Free Saudi Arabia end-of-service gratuity calculator. Applies Labour Law Articles 84 and 85 — half a month per year for the first five years, one month per year thereafter, with the resignation reduction scale — to your wage and service. Runs in your browser.

How is Saudi end-of-service gratuity calculated?

Under Labour Law Article 84 you accrue half a month's wage for each of the first five years of service, then one full month's wage for each year beyond five, based on your last drawn wage.

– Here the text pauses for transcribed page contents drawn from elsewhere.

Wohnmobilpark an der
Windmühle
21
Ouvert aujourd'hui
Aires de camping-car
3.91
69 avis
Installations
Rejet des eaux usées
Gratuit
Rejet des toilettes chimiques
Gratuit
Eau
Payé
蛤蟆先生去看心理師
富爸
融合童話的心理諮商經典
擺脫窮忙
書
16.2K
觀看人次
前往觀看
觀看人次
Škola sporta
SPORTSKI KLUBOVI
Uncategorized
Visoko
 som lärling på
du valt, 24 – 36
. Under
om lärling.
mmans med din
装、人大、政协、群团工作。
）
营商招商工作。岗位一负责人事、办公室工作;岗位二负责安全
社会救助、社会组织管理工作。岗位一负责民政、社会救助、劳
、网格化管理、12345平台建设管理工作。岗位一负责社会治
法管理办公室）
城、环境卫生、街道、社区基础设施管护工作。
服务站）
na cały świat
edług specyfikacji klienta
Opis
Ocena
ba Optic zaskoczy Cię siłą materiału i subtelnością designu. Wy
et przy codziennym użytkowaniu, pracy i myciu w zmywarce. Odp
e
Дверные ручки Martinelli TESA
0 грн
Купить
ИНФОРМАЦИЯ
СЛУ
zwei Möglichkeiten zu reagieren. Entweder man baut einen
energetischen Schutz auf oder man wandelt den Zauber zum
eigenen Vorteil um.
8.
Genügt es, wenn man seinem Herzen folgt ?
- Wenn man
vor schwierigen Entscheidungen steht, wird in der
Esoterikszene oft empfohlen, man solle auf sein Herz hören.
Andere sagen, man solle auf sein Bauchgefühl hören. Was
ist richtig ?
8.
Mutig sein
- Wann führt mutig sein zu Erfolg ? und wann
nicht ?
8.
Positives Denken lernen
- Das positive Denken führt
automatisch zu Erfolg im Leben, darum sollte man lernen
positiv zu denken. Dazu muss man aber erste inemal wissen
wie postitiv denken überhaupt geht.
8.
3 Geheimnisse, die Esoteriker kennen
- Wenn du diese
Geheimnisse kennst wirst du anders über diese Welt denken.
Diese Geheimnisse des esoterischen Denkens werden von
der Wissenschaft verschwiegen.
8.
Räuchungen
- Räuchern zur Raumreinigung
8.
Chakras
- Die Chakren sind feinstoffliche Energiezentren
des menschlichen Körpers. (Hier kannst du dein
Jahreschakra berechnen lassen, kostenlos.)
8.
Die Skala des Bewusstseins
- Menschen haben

Part-years are paid pro-rata.

This Saudi Arabia end-of-service gratuity calculator works out the lump sum (mukafaa) you are owed when a job ends in the Kingdom, applying the real Labour Law formula and the resignation reduction scale that trips up most online estimates.

How it works

The award is governed by Article 84 of the Saudi Labour Law and is based on your last drawn wage:

  • First 5 years: half a month’s wage for each year.
  • Each year after 5: one full month’s wage.
  • Part-years are paid pro-rata.

If the employer ends the contract, or a fixed-term contract expires, you receive that full accrued amount.

If you resign, Article 85 scales it down by length of service:

< 2 years   → nothing
2 to < 5    → one third of the award
5 to < 10   → two thirds of the award
10 years +  → the full award

The calculator first builds the accrued months, multiplies by your wage, then applies the resignation fraction where relevant.

Example

An employee on a SAR 12,000 monthly wage with 7.5 years of service has accrued: 5 years × ½ month (2.5 months) plus 2.5 years × 1 month (2.5 months) = 5 months, or SAR 60,000. If the employer terminated the contract, they receive the full SAR 60,000. If they resigned at 7.5 years, Article 85 pays two thirds — about SAR 40,000.

Notes

This is an estimate. The exact figure depends on which allowances count as wage, the precise reason for termination (Article 81 cases pay in full even on the worker’s exit), and any contractual enhancement. Confirm with your employer or a labour adviser before relying on a number.